La L0, annoncée en 4c sur le topo, nous met tranquillement en jambe. Puis vient la première vraie longueur : un superbe 5b sur un rocher étonnamment abrasif, chose assez rare au Bec de Sormiou.

Place ensuite au morceau principal : un 6c+ bien engagé, où il faut serrer les prises sans trop penser à l’espacement des points, parfois entre 5 et 6 mètres. La longueur s’enchaîne pour moi, mais s’avère plus délicate pour Célia, dont les doigts commencent à sérieusement geler.

La L2 est plus courte mais encore plus engagée. L’escalade reste soutenue, avec de l’espace entre les points.
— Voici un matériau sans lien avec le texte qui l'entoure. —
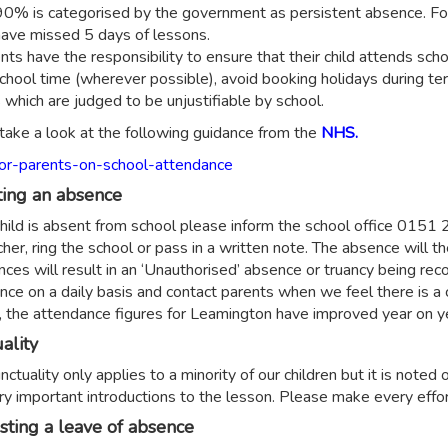
0% is categorised by the government as persistent absence. For 
ave missed 5 days of lessons.
ents have the responsibility to ensure that their child attends sc
school time (wherever possible), avoid booking holidays during ter
 which are judged to be unjustifiable by school.
take a look at the following guidance from the
NHS.
or-parents-on-school-attendance
ing an absence
 child is absent from school please inform the school office 015
her, ring the school or pass in a written note. The absence will t
nces will result in an ‘Unauthorised’ absence or truancy being 
nce on a daily basis and contact parents when we feel there is a
, the attendance figures for Leamington have improved year on y
ality
ctuality only applies to a minority of our children but it is noted 
ry important introductions to the lesson. Please make every effort
ting a leave of absence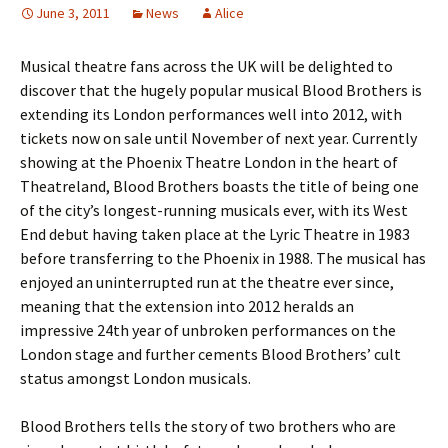
June 3, 2011
News
Alice
Musical theatre fans across the UK will be delighted to
discover that the hugely popular musical Blood Brothers is
extending its London performances well into 2012, with
tickets now on sale until November of next year. Currently
showing at the Phoenix Theatre London in the heart of
Theatreland, Blood Brothers boasts the title of being one
of the city’s longest-running musicals ever, with its West
End debut having taken place at the Lyric Theatre in 1983
before transferring to the Phoenix in 1988. The musical has
enjoyed an uninterrupted run at the theatre ever since,
meaning that the extension into 2012 heralds an
impressive 24th year of unbroken performances on the
London stage and further cements Blood Brothers’ cult
status amongst London musicals.
Blood Brothers tells the story of two brothers who are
Après une quinzaine de mètres, nous atteignons un relais confortable sur un rocher magnifiquement poli par l’eau, formant une petite terrasse suspendue.

La longueur suivante en 6b+ est jolie, mais me laisse un peu moins de souvenirs que les précédentes, plus marquantes dans le style et l’engagement.

Enfin, nous terminons par une courte longueur de 15 mètres, légèrement déversante, qui nous mène au sommet. Là-haut, le soleil nous attend, récompense parfaite pour cette belle première grande voie de l’année.